The design of the book is good, though in order to accommodate the substantial text plus the appendices within 450 pages the print font is on the small side, though perfectly clear. The 17 chapters are all quite lengthy but I like very much the way Spicer has broken each chapter into logical segments, which is handy if you don’t have time to read a full chapter at one go. The appendices, compiled by Ray Siese, are an invaluable mine of information. There’s a list of Dyson’s works; a list of the texts that he set; details of 35 performances of The Canterbury Pilgrims that Dyson conducted between 1935 and 1960; a select bibliography; and a discography.

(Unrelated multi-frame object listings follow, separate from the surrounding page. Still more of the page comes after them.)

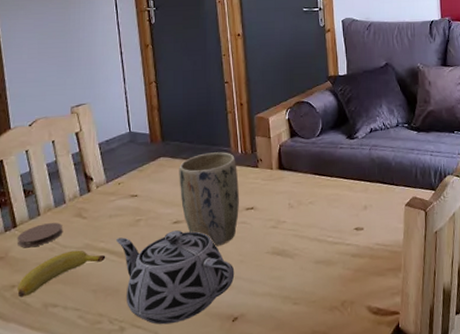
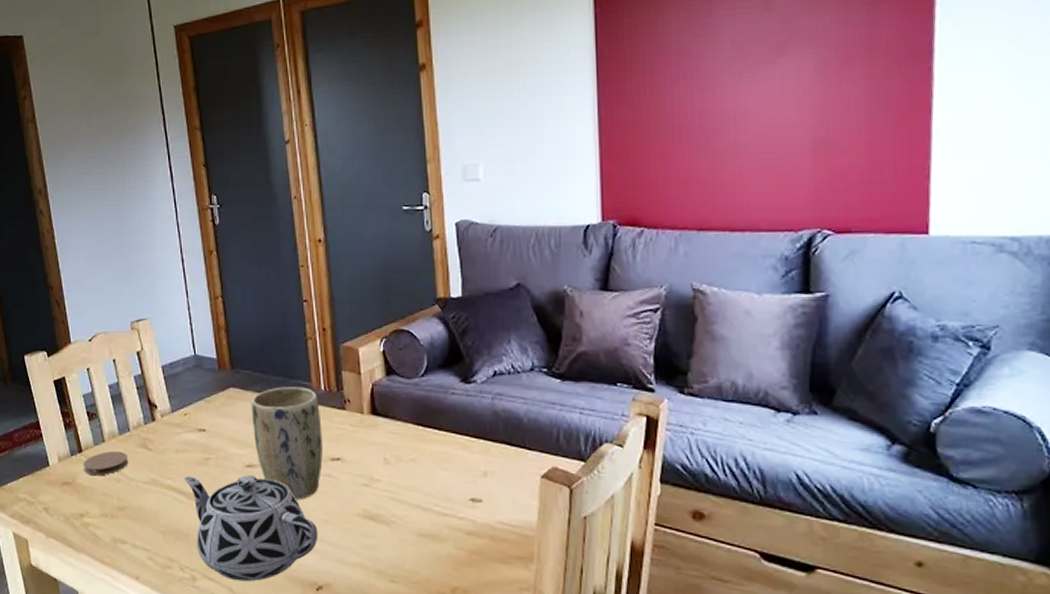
banana: present [17,250,106,298] -> none [86,484,174,528]

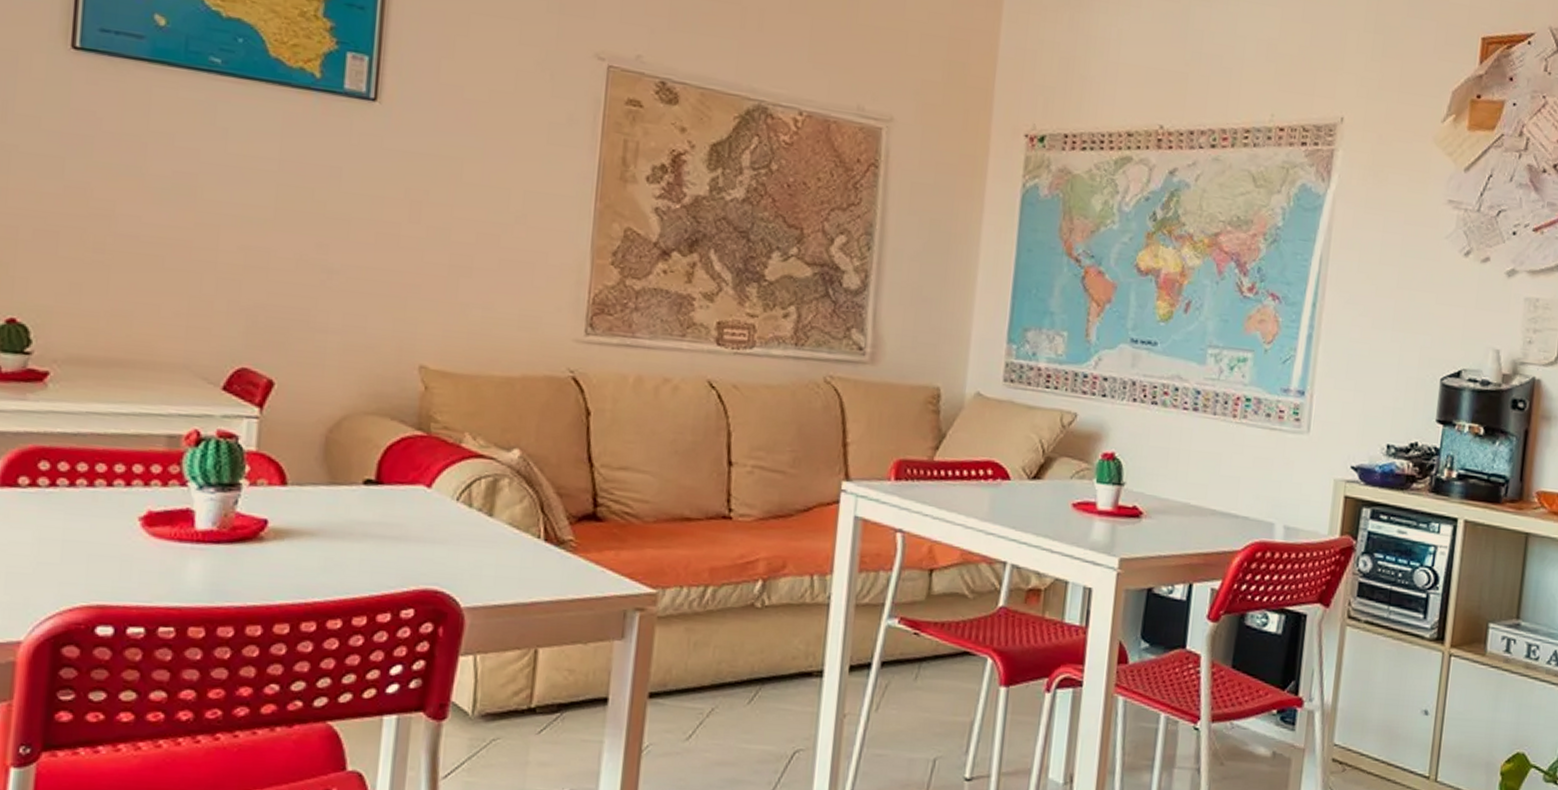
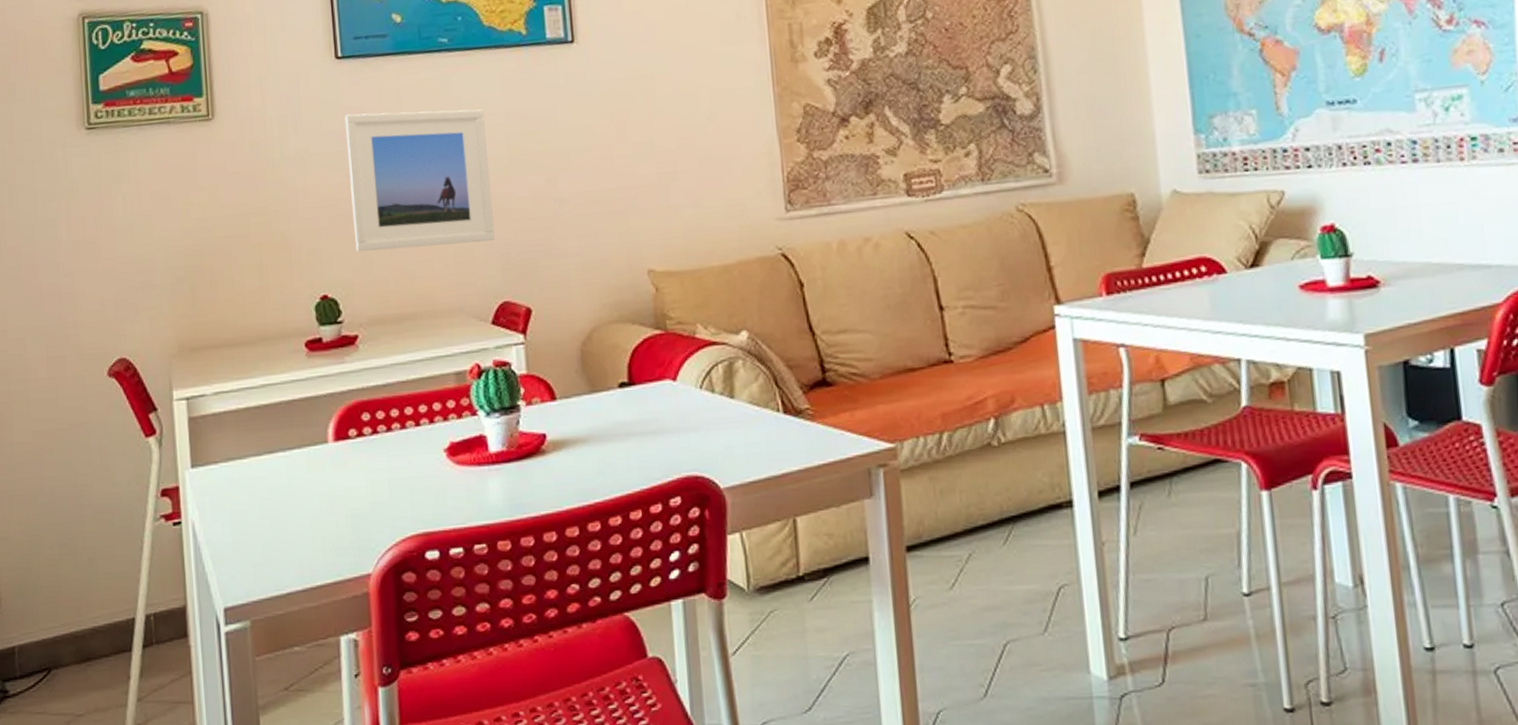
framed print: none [63,116,253,299] -> present [344,109,495,252]

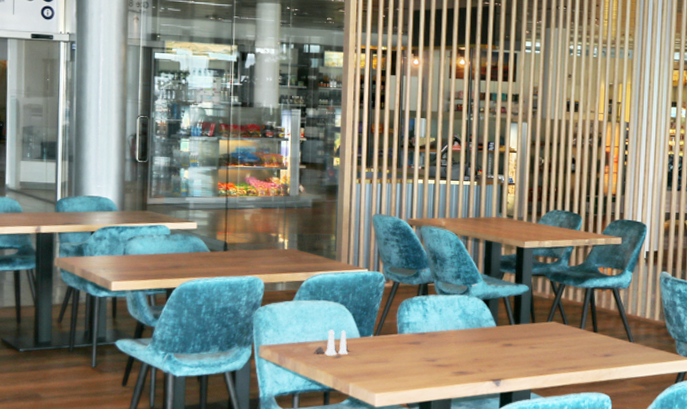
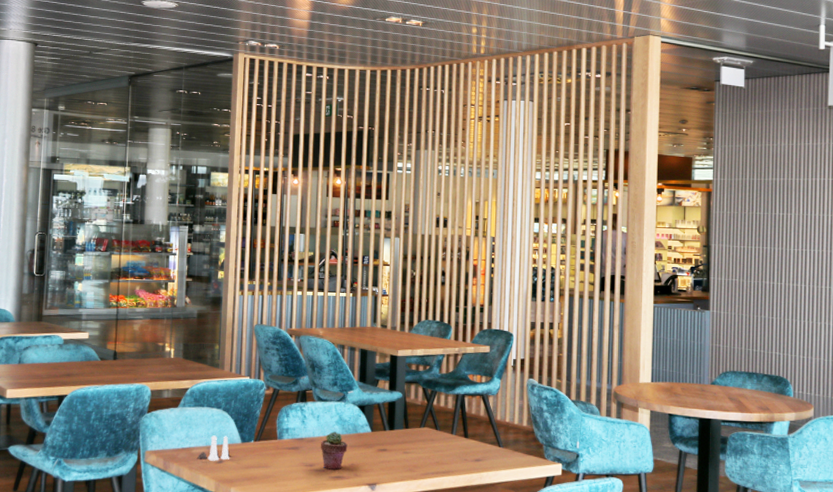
potted succulent: none [442,326,471,365] -> present [320,431,348,470]

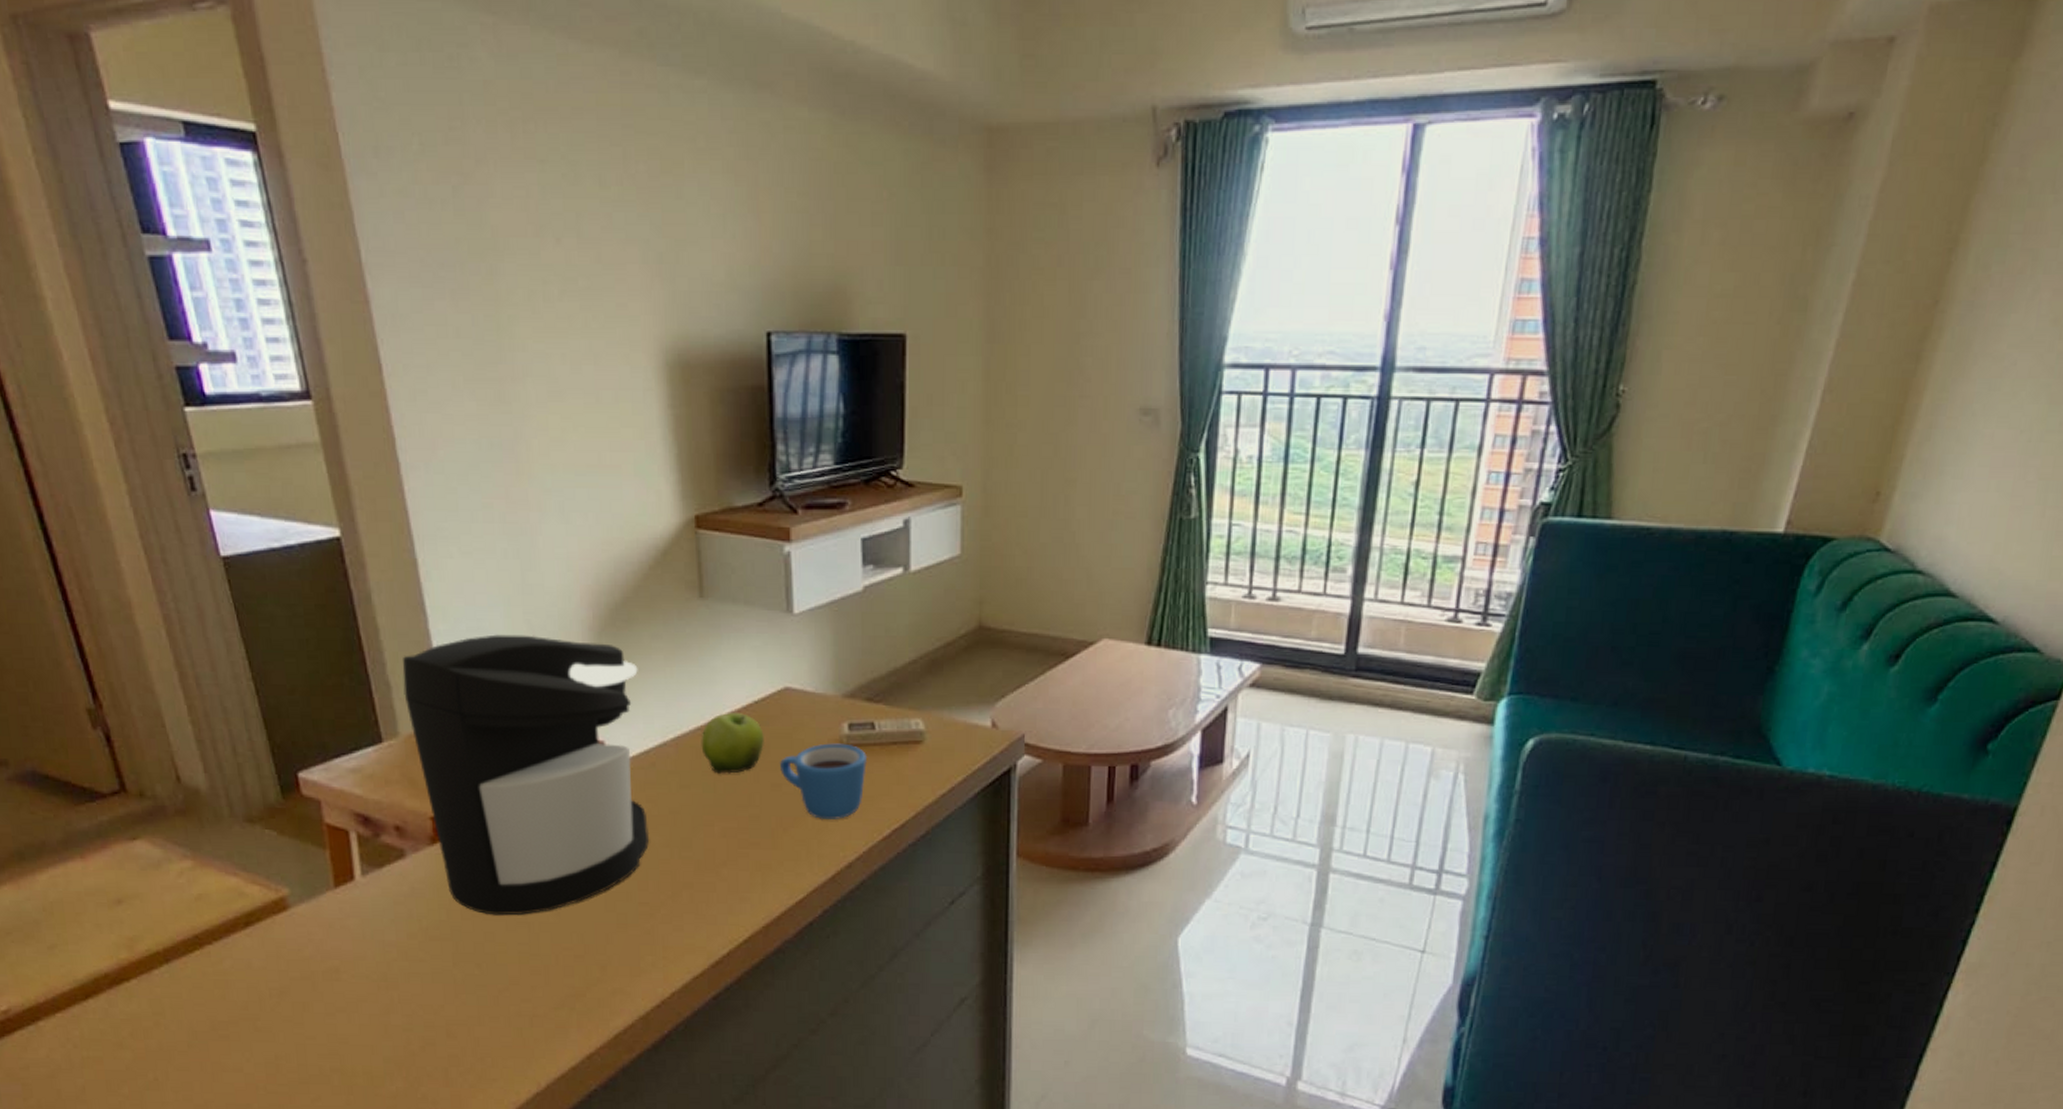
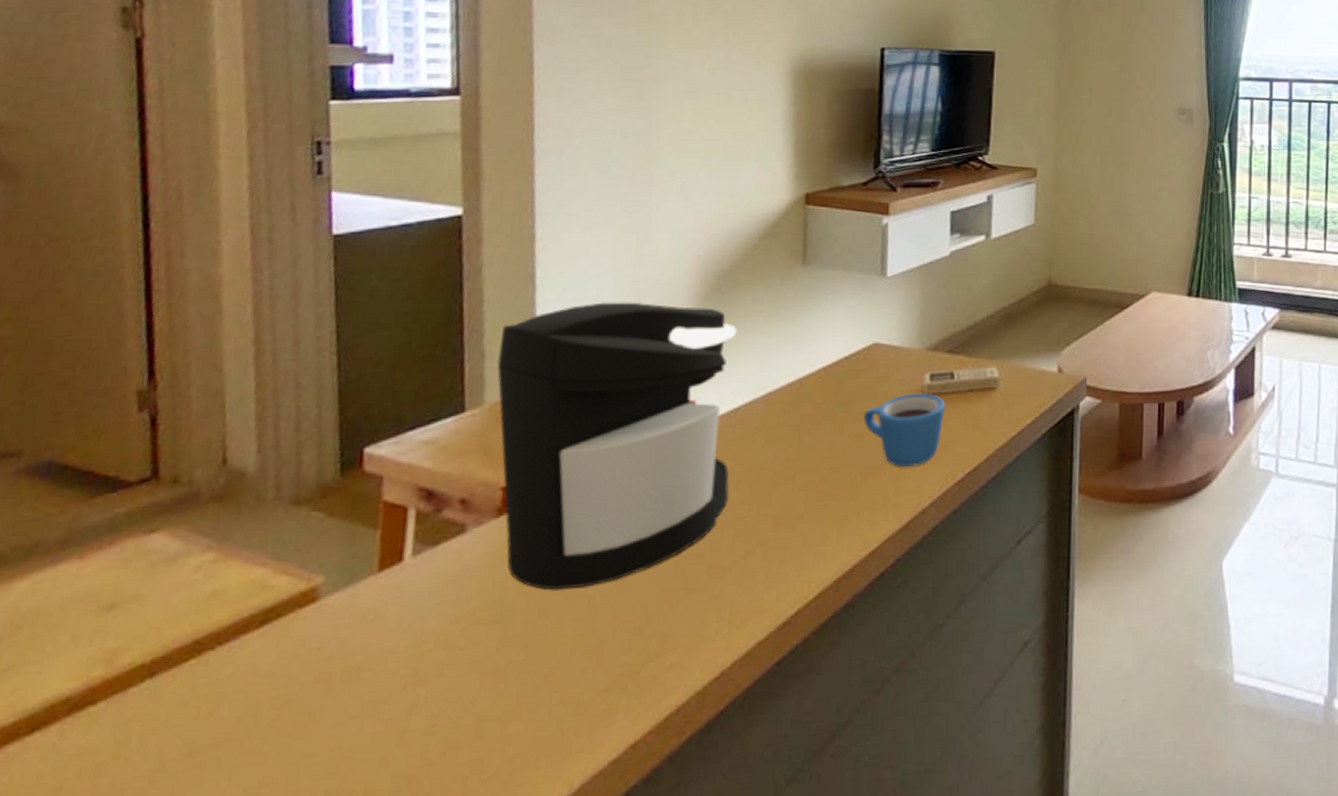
fruit: present [701,713,764,774] -> none [790,368,851,428]

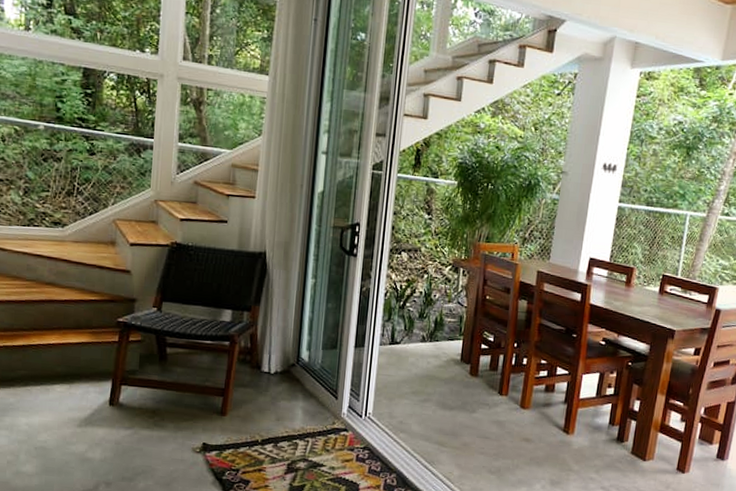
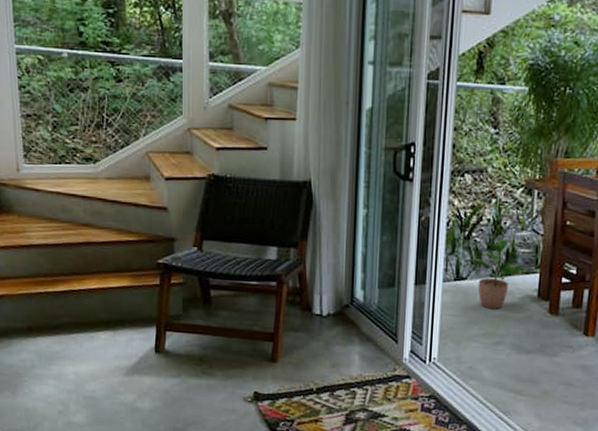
potted plant: none [397,309,453,371] -> present [463,239,528,310]

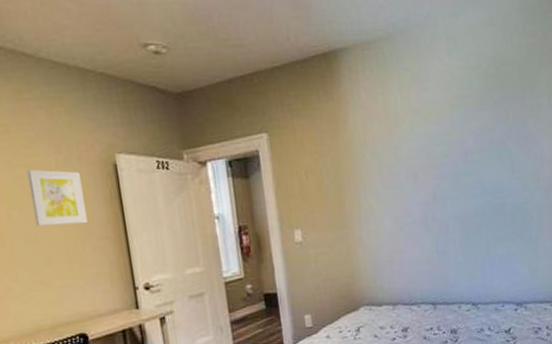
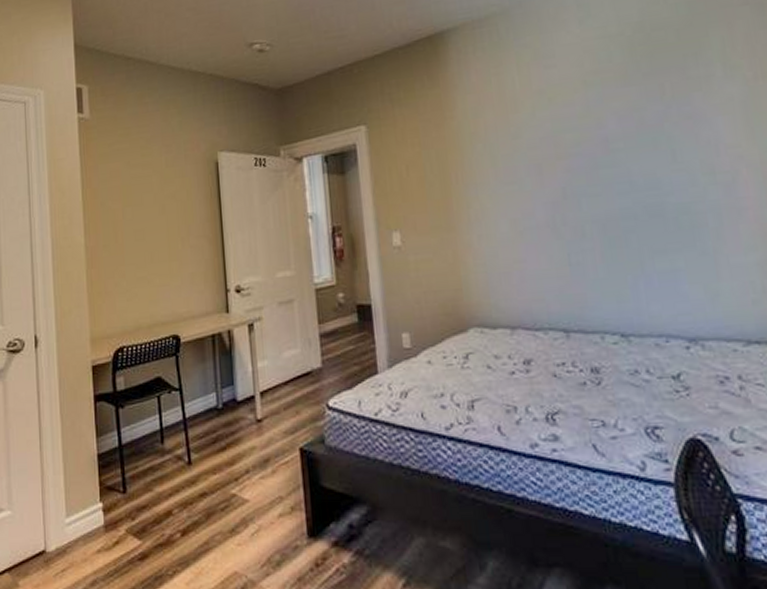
wall art: present [27,169,88,227] -> none [141,169,188,224]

Sir George Dyson was an important figure in twentieth-century British musical life. As a composer he didn’t match the stature of the likes of Elgar, Vaughan Williams or Britten but he was still a fine composer whose works deserve better than the neglect into which they have fallen. As an administrator and educator he was insightful and had much foresight, not least in his tireless work to involve in the love and practice of music as many people as possible and from all walks of life. Sadly, his music is not widely heard in our concert halls these days but at least, as I pointed out in my recent survey of Dyson recordings, all of his important works are now represented on CD and in good performances.
Paul Spicer has produced an excellent, comprehensive and very readable study of Sir George Dyson and his music. I learned a great deal from it and enjoyed it very much. I believe that Spicer is now working on a similar project devoted to Sir Arthur Bliss. When it appears that, surely, will be as welcome as his championship of Dyson in this important book.